Pictures paired with source code

● ● ● ● ● ● ●

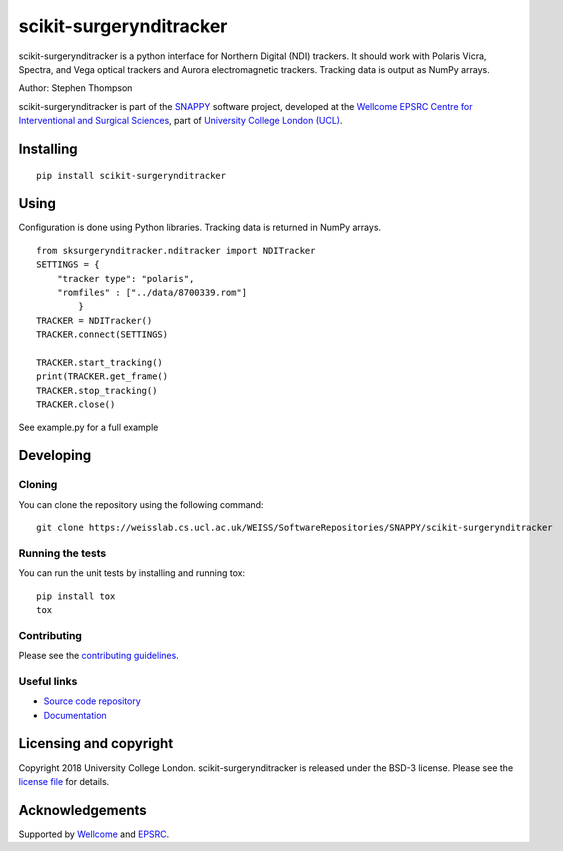 scikit-surgerynditracker
===============================

.. image:: https://weisslab.cs.ucl.ac.uk/WEISS/SoftwareRepositories/SNAPPY/scikit-surgerynditracker/raw/master/project-icon.png
   :height: 128px
   :width: 128px
   :target: https://weisslab.cs.ucl.ac.uk/WEISS/SoftwareRepositories/SNAPPY/scikit-surgerynditracker

.. image:: https://weisslab.cs.ucl.ac.uk/WEISS/SoftwareRepositories/SNAPPY/scikit-surgerynditracker/badges/master/build.svg
   :target: https://weisslab.cs.ucl.ac.uk/WEISS/SoftwareRepositories/SNAPPY/scikit-surgerynditracker/pipelines
   :alt: GitLab-CI test status

.. image:: https://weisslab.cs.ucl.ac.uk/WEISS/SoftwareRepositories/SNAPPY/scikit-surgerynditracker/badges/master/coverage.svg
    :target: https://weisslab.cs.ucl.ac.uk/WEISS/SoftwareRepositories/SNAPPY/scikit-surgerynditracker/commits/master
    :alt: Test coverage

.. image:: https://readthedocs.org/projects/scikit-surgerynditracker/badge/?version=latest
    :target: http://scikit-surgerynditracker.readthedocs.io/en/latest/?badge=latest
    :alt: Documentation Status



scikit-surgerynditracker is a python interface for Northern Digital (NDI) trackers. It should work with Polaris Vicra, Spectra, and Vega optical trackers and Aurora electromagnetic trackers. Tracking data is output as NumPy arrays.

Author: Stephen Thompson

scikit-surgerynditracker is part of the `SNAPPY`_ software project, developed at the `Wellcome EPSRC Centre for Interventional and Surgical Sciences`_, part of `University College London (UCL)`_.


Installing
----------

::

    pip install scikit-surgerynditracker

Using
-----
Configuration is done using Python libraries. Tracking data is returned in NumPy arrays.

::

    from sksurgerynditracker.nditracker import NDITracker
    SETTINGS = {
        "tracker type": "polaris",
        "romfiles" : ["../data/8700339.rom"]
            }
    TRACKER = NDITracker()
    TRACKER.connect(SETTINGS)

    TRACKER.start_tracking()
    print(TRACKER.get_frame()
    TRACKER.stop_tracking()
    TRACKER.close()

See example.py for a full example

Developing
----------

Cloning
^^^^^^^

You can clone the repository using the following command:

::

    git clone https://weisslab.cs.ucl.ac.uk/WEISS/SoftwareRepositories/SNAPPY/scikit-surgerynditracker


Running the tests
^^^^^^^^^^^^^^^^^

You can run the unit tests by installing and running tox:

::

    pip install tox
    tox

Contributing
^^^^^^^^^^^^

Please see the `contributing guidelines`_.


Useful links
^^^^^^^^^^^^

* `Source code repository`_
* `Documentation`_


Licensing and copyright
-----------------------

Copyright 2018 University College London.
scikit-surgerynditracker is released under the BSD-3 license. Please see the `license file`_ for details.


Acknowledgements
----------------

Supported by `Wellcome`_ and `EPSRC`_.


.. _`Wellcome EPSRC Centre for Interventional and Surgical Sciences`: http://www.ucl.ac.uk/weiss
.. _`source code repository`: https://weisslab.cs.ucl.ac.uk/WEISS/SoftwareRepositories/SNAPPY/scikit-surgerynditracker
.. _`Documentation`: https://scikit-surgerynditracker.readthedocs.io
.. _`SNAPPY`: https://weisslab.cs.ucl.ac.uk/WEISS/PlatformManagement/SNAPPY/wikis/home
.. _`University College London (UCL)`: http://www.ucl.ac.uk/
.. _`Wellcome`: https://wellcome.ac.uk/
.. _`EPSRC`: https://www.epsrc.ac.uk/
.. _`contributing guidelines`: https://weisslab.cs.ucl.ac.uk/WEISS/SoftwareRepositories/SNAPPY/scikit-surgerynditracker/blob/master/CONTRIBUTING.rst
.. _`license file`: https://weisslab.cs.ucl.ac.uk/WEISS/SoftwareRepositories/SNAPPY/scikit-surgerynditracker/blob/master/LICENSE

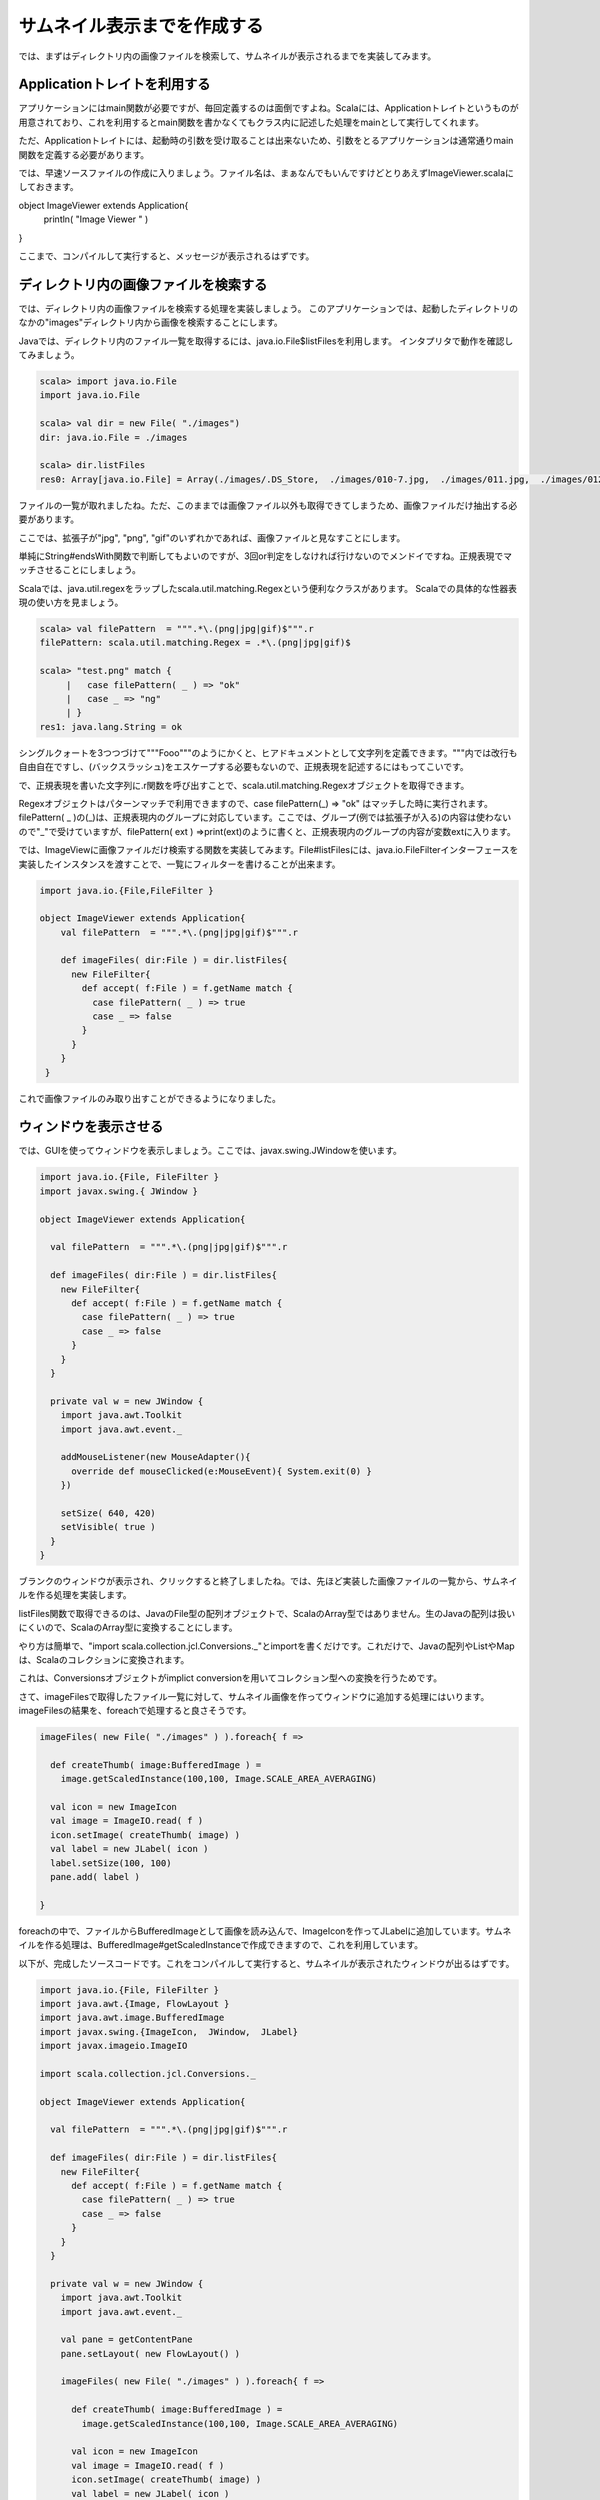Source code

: サムネイル表示までを作成する
____________________________

では、まずはディレクトリ内の画像ファイルを検索して、サムネイルが表示されるまでを実装してみます。

Applicationトレイトを利用する
^^^^^^^^^^^^^^^^^^^^^^^^^^^^^^^^^^^^^^^^^^^^^
アプリケーションにはmain関数が必要ですが、毎回定義するのは面倒ですよね。Scalaには、Applicationトレイトというものが用意されており、これを利用するとmain関数を書かなくてもクラス内に記述した処理をmainとして実行してくれます。

ただ、Applicationトレイトには、起動時の引数を受け取ることは出来ないため、引数をとるアプリケーションは通常通りmain関数を定義する必要があります。

では、早速ソースファイルの作成に入りましょう。ファイル名は、まぁなんでもいんですけどとりあえずImageViewer.scalaにしておきます。

.. code-blokc:: scala

object ImageViewer extends Application{
  println( "Image Viewer " )

}

ここまで、コンパイルして実行すると、メッセージが表示されるはずです。

ディレクトリ内の画像ファイルを検索する
^^^^^^^^^^^^^^^^^^^^^^^^^^^^^^^^^^^^^^^^^^^^^^^

では、ディレクトリ内の画像ファイルを検索する処理を実装しましょう。
このアプリケーションでは、起動したディレクトリのなかの"images"ディレクトリ内から画像を検索することにします。

Javaでは、ディレクトリ内のファイル一覧を取得するには、java.io.File$listFilesを利用します。
インタプリタで動作を確認してみましょう。

.. code-block:: scala

  scala> import java.io.File
  import java.io.File

  scala> val dir = new File( "./images")
  dir: java.io.File = ./images

  scala> dir.listFiles
  res0: Array[java.io.File] = Array(./images/.DS_Store,  ./images/010-7.jpg,  ./images/011.jpg,  ./images/012-4.jpg,  ./images/017.jpg,  ./images/022-6.jpg,  ./images/20070823miku.jpg,  ./images/2007112815.jpg,  ./images/20091010600009.jpg,  ./images/200910121500006.jpg,  ./images/2a2d5252.jpg,  ./images/317307.png,  ./images/318077.png,  ./images/611fd5ae.jpg,  ./images/6a00d4142a45c73c7f00cd973dd59...

ファイルの一覧が取れましたね。ただ、このままでは画像ファイル以外も取得できてしまうため、画像ファイルだけ抽出する必要があります。

ここでは、拡張子が"jpg", "png", "gif"のいずれかであれば、画像ファイルと見なすことにします。

単純にString#endsWith関数で判断してもよいのですが、3回or判定をしなければ行けないのでメンドイですね。正規表現でマッチさせることにしましょう。

Scalaでは、java.util.regexをラップしたscala.util.matching.Regexという便利なクラスがあります。
Scalaでの具体的な性器表現の使い方を見ましょう。

.. code-block:: scala

  scala> val filePattern  = """.*\.(png|jpg|gif)$""".r
  filePattern: scala.util.matching.Regex = .*\.(png|jpg|gif)$

  scala> "test.png" match {
       |   case filePattern( _ ) => "ok"
       |   case _ => "ng"
       | }
  res1: java.lang.String = ok

シングルクォートを3つつづけて"""Fooo"""のようにかくと、ヒアドキュメントとして文字列を定義できます。"""内では改行も自由自在ですし、\(バックスラッシュ)をエスケープする必要もないので、正規表現を記述するにはもってこいです。

で、正規表現を書いた文字列に.r関数を呼び出すことで、scala.util.matching.Regexオブジェクトを取得できます。

Regexオブジェクトはパターンマッチで利用できますので、case filePattern(_) => "ok" はマッチした時に実行されます。filePattern( _ )の(_)は、正規表現内のグループに対応しています。ここでは、グループ(例では拡張子が入る)の内容は使わないので"_"で受けていますが、filePattern( ext ) =>print(ext)のように書くと、正規表現内のグループの内容が変数extに入ります。

では、ImageViewに画像ファイルだけ検索する関数を実装してみます。File#listFilesには、java.io.FileFilterインターフェースを実装したインスタンスを渡すことで、一覧にフィルターを書けることが出来ます。

.. code-block:: scala

  import java.io.{File,FileFilter }

  object ImageViewer extends Application{
      val filePattern  = """.*\.(png|jpg|gif)$""".r

      def imageFiles( dir:File ) = dir.listFiles{
        new FileFilter{
          def accept( f:File ) = f.getName match {
            case filePattern( _ ) => true
            case _ => false
          }
        }
      }
   }

これで画像ファイルのみ取り出すことができるようになりました。

ウィンドウを表示させる
^^^^^^^^^^^^^^^^^^^^^^^^^^^^^^^^^^^

では、GUIを使ってウィンドウを表示しましょう。ここでは、javax.swing.JWindowを使います。

.. code-block:: scala

  import java.io.{File, FileFilter }
  import javax.swing.{ JWindow }

  object ImageViewer extends Application{

    val filePattern  = """.*\.(png|jpg|gif)$""".r

    def imageFiles( dir:File ) = dir.listFiles{
      new FileFilter{
        def accept( f:File ) = f.getName match {
          case filePattern( _ ) => true
          case _ => false
        }
      }
    }

    private val w = new JWindow {
      import java.awt.Toolkit
      import java.awt.event._

      addMouseListener(new MouseAdapter(){
        override def mouseClicked(e:MouseEvent){ System.exit(0) }
      })

      setSize( 640, 420)
      setVisible( true )
    }
  }

ブランクのウィンドウが表示され、クリックすると終了しましたね。では、先ほど実装した画像ファイルの一覧から、サムネイルを作る処理を実装します。

listFiles関数で取得できるのは、JavaのFile型の配列オブジェクトで、ScalaのArray型ではありません。生のJavaの配列は扱いにくいので、ScalaのArray型に変換することにします。

やり方は簡単で、"import scala.collection.jcl.Conversions._"とimportを書くだけです。これだけで、Javaの配列やListやMapは、Scalaのコレクションに変換されます。

これは、Conversionsオブジェクトがimplict conversionを用いてコレクション型への変換を行うためです。

さて、imageFilesで取得したファイル一覧に対して、サムネイル画像を作ってウィンドウに追加する処理にはいります。imageFilesの結果を、foreachで処理すると良さそうです。

.. code-block:: scala

  imageFiles( new File( "./images" ) ).foreach{ f =>

    def createThumb( image:BufferedImage ) =
      image.getScaledInstance(100,100, Image.SCALE_AREA_AVERAGING)

    val icon = new ImageIcon
    val image = ImageIO.read( f )
    icon.setImage( createThumb( image) )
    val label = new JLabel( icon )
    label.setSize(100, 100)
    pane.add( label )

  }

foreachの中で、ファイルからBufferedImageとして画像を読み込んで、ImageIconを作ってJLabelに追加しています。サムネイルを作る処理は、BufferedImage#getScaledInstanceで作成できますので、これを利用しています。

以下が、完成したソースコードです。これをコンパイルして実行すると、サムネイルが表示されたウィンドウが出るはずです。

.. code-block:: scala

  import java.io.{File, FileFilter }
  import java.awt.{Image, FlowLayout }
  import java.awt.image.BufferedImage
  import javax.swing.{ImageIcon,  JWindow,  JLabel}
  import javax.imageio.ImageIO

  import scala.collection.jcl.Conversions._

  object ImageViewer extends Application{

    val filePattern  = """.*\.(png|jpg|gif)$""".r

    def imageFiles( dir:File ) = dir.listFiles{
      new FileFilter{
        def accept( f:File ) = f.getName match {
          case filePattern( _ ) => true
          case _ => false
        }
      }
    }

    private val w = new JWindow {
      import java.awt.Toolkit
      import java.awt.event._

      val pane = getContentPane
      pane.setLayout( new FlowLayout() )

      imageFiles( new File( "./images" ) ).foreach{ f =>

        def createThumb( image:BufferedImage ) =
          image.getScaledInstance(100,100, Image.SCALE_AREA_AVERAGING)

        val icon = new ImageIcon
        val image = ImageIO.read( f )
        icon.setImage( createThumb( image) )
        val label = new JLabel( icon )
        label.setSize(100, 100)
        pane.add( label )

      }

      addMouseListener(new MouseAdapter(){
        override def mouseClicked(e:MouseEvent){ System.exit(0) }
      })

      setSize( 640, 420)
      setVisible( true )
    }
  }

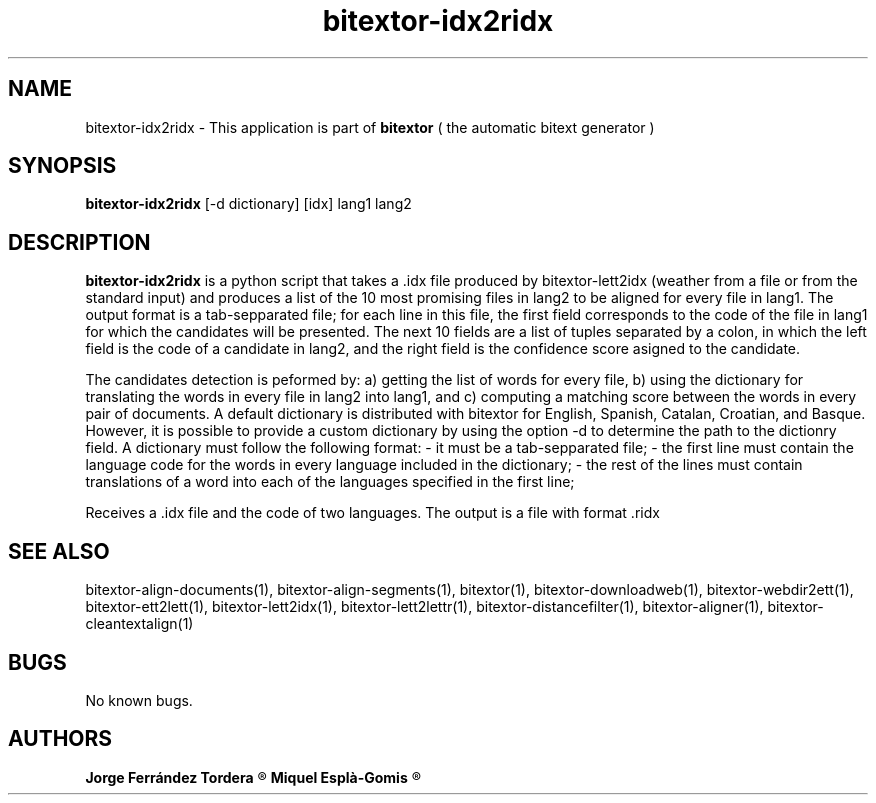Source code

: .\" Manpage for bitextor-idx2ridx.
.\" Contact jorgeferrandez@gmail.com to correct errors or typos.
.TH bitextor-idx2ridx 1 "09 Sep 2013" "bitextor v4.0" "bitextor man pages"
.SH NAME
bitextor-idx2ridx \- This application is part of
.B bitextor
( the automatic bitext generator )

.SH SYNOPSIS
.B bitextor-idx2ridx
[-d dictionary] [idx] lang1 lang2

.SH DESCRIPTION
.B bitextor-idx2ridx
is a python script that takes a .idx file produced by bitextor-lett2idx
(weather from a file or from the standard input) and produces a list of
the 10 most promising files in lang2 to be aligned for every file in 
lang1. The output format is a tab-sepparated file; for each line in this
file, the first field corresponds to the code of the file in lang1 for which
the candidates will be presented. The next 10 fields are a list of tuples
separated by a colon, in which the left field is the code of a candidate in
lang2, and the right field is the confidence score asigned to the candidate.

The candidates detection is peformed by: a) getting the list of words for every
file, b) using the dictionary for translating the words in every file in lang2
into lang1, and c) computing a matching score between the words in every pair
of documents. A default dictionary is distributed with bitextor for English,
Spanish, Catalan, Croatian, and Basque. However, it is possible to provide
a custom dictionary by using the option -d to determine the path to the dictionry
field. A dictionary must follow the following format:
- it must be a tab-sepparated file;
- the first line must contain the language code for the words in every language included in the dictionary;
- the rest of the lines must contain translations of a word into each of the languages specified in the first line;
.PP
Receives a .idx file and the code of two languages.
The output is a file with format .ridx

.SH SEE ALSO
bitextor-align-documents(1), bitextor-align-segments(1), bitextor(1),
bitextor-downloadweb(1), bitextor-webdir2ett(1), bitextor-ett2lett(1),
bitextor-lett2idx(1), bitextor-lett2lettr(1), bitextor-distancefilter(1),
bitextor-aligner(1), bitextor-cleantextalign(1)

.SH BUGS
No known bugs.

.SH AUTHORS
.PD 0
.B Jorge Ferrández Tordera
.R < jorgeferrandez@gmail.com >

.B Miquel Esplà-Gomis
.R < mespla@dlsi.ua.es >
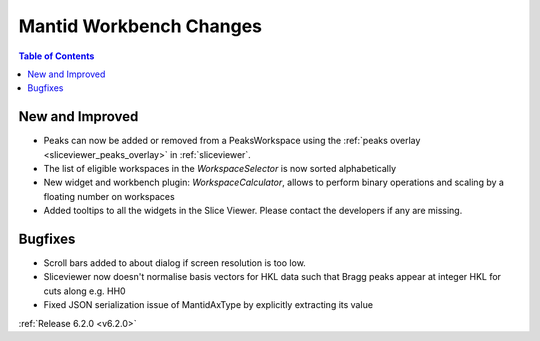 ========================
Mantid Workbench Changes
========================

.. contents:: Table of Contents
   :local:

New and Improved
----------------

- Peaks can now be added or removed from a PeaksWorkspace using the :ref:`peaks overlay <sliceviewer_peaks_overlay>` in :ref:`sliceviewer`.
- The list of eligible workspaces in the `WorkspaceSelector` is now sorted alphabetically
- New widget and workbench plugin: `WorkspaceCalculator`, allows to perform binary operations and scaling by a floating number on workspaces
- Added tooltips to all the widgets in the Slice Viewer. Please contact the developers if any are missing.

Bugfixes
--------

- Scroll bars added to about dialog if screen resolution is too low.
- Sliceviewer now doesn't normalise basis vectors for HKL data such that Bragg peaks appear at integer HKL for cuts along e.g. HH0
- Fixed JSON serialization issue of MantidAxType by explicitly extracting its value

:ref:`Release 6.2.0 <v6.2.0>`
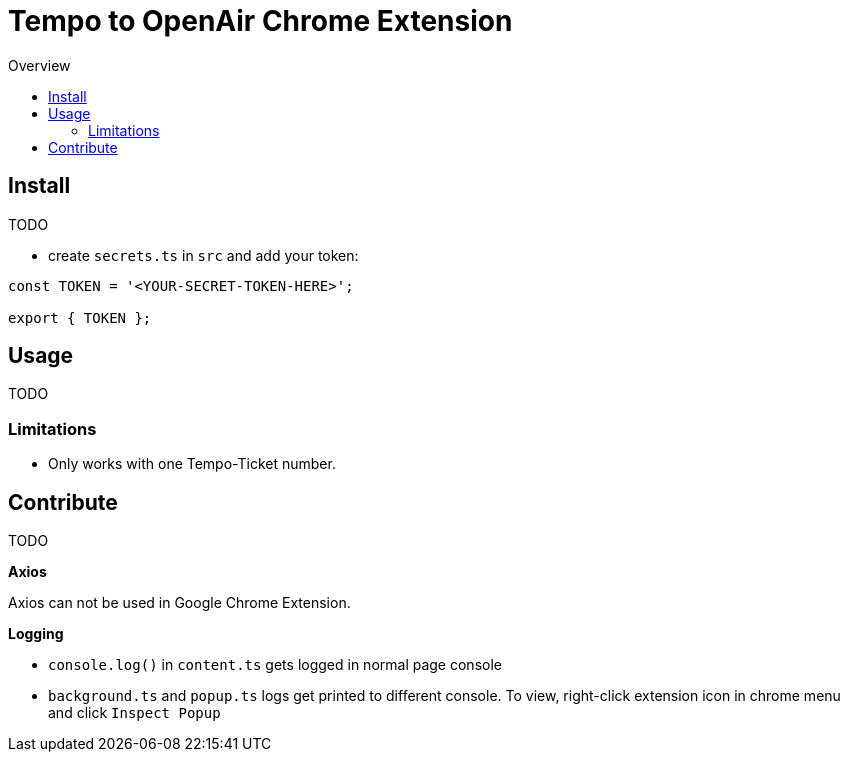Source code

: = Tempo to OpenAir Chrome Extension
:toc:
:toc-title: Overview
:source-highlighter: highlight.js
:highlightjs-languages: typescript

== Install
TODO

* create `secrets.ts` in `src` and add your token:

[source,ts]
----
const TOKEN = '<YOUR-SECRET-TOKEN-HERE>';

export { TOKEN };
----

== Usage
TODO

=== Limitations
- Only works with one Tempo-Ticket number.

== Contribute
TODO

*Axios*

Axios can not be used in Google Chrome Extension.

*Logging*

- `console.log()` in `content.ts` gets logged in normal page console
- `background.ts` and `popup.ts` logs get printed to different console. To view, right-click extension icon in chrome menu and click `Inspect Popup`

● ● ● ● ● ● ●

• Assignment: Please return every line of the records above that contains the word "BufferedImage".

• Answer to this exercise:
    def createThumb( image:BufferedImage ) =
foreachの中で、ファイルからBufferedImageとして画像を読み込んで、ImageIconを作ってJLabelに追加しています。サムネイルを作る処理は、BufferedImage#getScaledInstanceで作成できますので、これを利用しています。
  import java.awt.image.BufferedImage
        def createThumb( image:BufferedImage ) =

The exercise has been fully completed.